→ WHAT TO WORK ON: Reproduce only the lines that run from the line with "559 619 83.25" to the last line of the material, both ends included, exactly as they appear.

→ RECORDS PROVIDED:
↓↓↓
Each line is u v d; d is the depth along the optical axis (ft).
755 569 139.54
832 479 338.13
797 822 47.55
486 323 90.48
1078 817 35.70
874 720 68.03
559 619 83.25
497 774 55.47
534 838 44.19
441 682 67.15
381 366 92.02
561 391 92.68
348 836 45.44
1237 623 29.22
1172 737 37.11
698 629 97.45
↑↑↑
→ ANSWER FOR THE TASK:
559 619 83.25
497 774 55.47
534 838 44.19
441 682 67.15
381 366 92.02
561 391 92.68
348 836 45.44
1237 623 29.22
1172 737 37.11
698 629 97.45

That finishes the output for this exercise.